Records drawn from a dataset
== Segment start ==

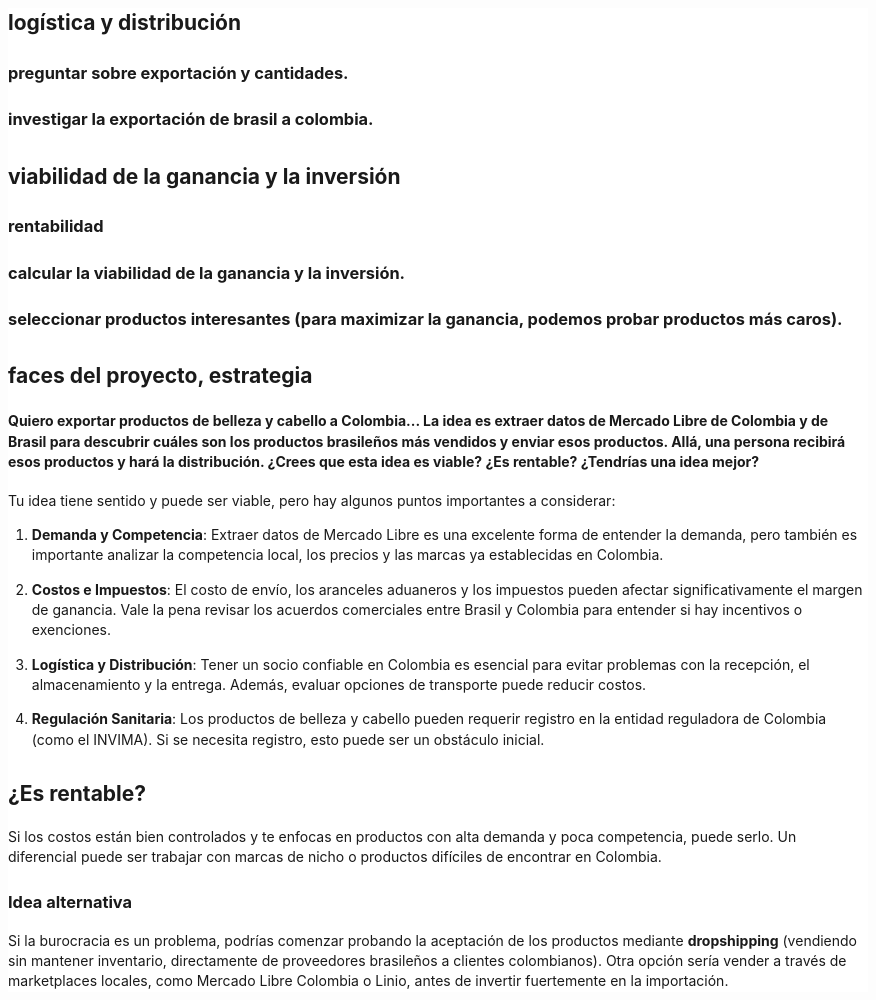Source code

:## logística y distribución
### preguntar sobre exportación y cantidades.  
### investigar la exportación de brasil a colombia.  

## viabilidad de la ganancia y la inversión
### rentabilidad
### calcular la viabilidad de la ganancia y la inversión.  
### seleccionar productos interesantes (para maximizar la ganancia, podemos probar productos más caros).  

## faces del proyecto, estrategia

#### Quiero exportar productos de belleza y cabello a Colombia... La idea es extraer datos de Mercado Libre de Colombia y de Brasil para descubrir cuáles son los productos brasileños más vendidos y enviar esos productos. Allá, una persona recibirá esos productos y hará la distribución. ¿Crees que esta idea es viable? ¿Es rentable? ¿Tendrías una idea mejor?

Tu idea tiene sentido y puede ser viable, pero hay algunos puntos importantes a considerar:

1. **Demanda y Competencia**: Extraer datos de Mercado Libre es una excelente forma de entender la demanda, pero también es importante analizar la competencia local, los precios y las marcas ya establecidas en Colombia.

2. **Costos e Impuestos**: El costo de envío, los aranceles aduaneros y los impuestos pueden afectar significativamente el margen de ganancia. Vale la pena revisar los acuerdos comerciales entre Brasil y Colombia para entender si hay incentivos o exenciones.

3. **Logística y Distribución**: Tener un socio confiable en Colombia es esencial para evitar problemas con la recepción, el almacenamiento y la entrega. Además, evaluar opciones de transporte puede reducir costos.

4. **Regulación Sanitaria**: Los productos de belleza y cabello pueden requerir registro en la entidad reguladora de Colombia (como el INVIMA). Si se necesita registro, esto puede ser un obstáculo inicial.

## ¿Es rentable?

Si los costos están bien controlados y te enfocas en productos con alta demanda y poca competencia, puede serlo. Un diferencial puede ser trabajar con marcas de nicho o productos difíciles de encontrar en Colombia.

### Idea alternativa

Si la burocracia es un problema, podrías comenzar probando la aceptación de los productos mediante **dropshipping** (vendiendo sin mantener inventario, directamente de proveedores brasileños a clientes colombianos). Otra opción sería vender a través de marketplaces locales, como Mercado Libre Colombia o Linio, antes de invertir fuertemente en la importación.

== Segment end ==

### ASSIGNMENT:
When you reach the line holding "### rentabilidad" in the records above, begin reproducing exactly, stop after the line holding "Tu idea tiene", and output nothing else.

### TASK RESULT:
### rentabilidad
### calcular la viabilidad de la ganancia y la inversión.  
### seleccionar productos interesantes (para maximizar la ganancia, podemos probar productos más caros).  

## faces del proyecto, estrategia

#### Quiero exportar productos de belleza y cabello a Colombia... La idea es extraer datos de Mercado Libre de Colombia y de Brasil para descubrir cuáles son los productos brasileños más vendidos y enviar esos productos. Allá, una persona recibirá esos productos y hará la distribución. ¿Crees que esta idea es viable? ¿Es rentable? ¿Tendrías una idea mejor?

Tu idea tiene sentido y puede ser viable, pero hay algunos puntos importantes a considerar:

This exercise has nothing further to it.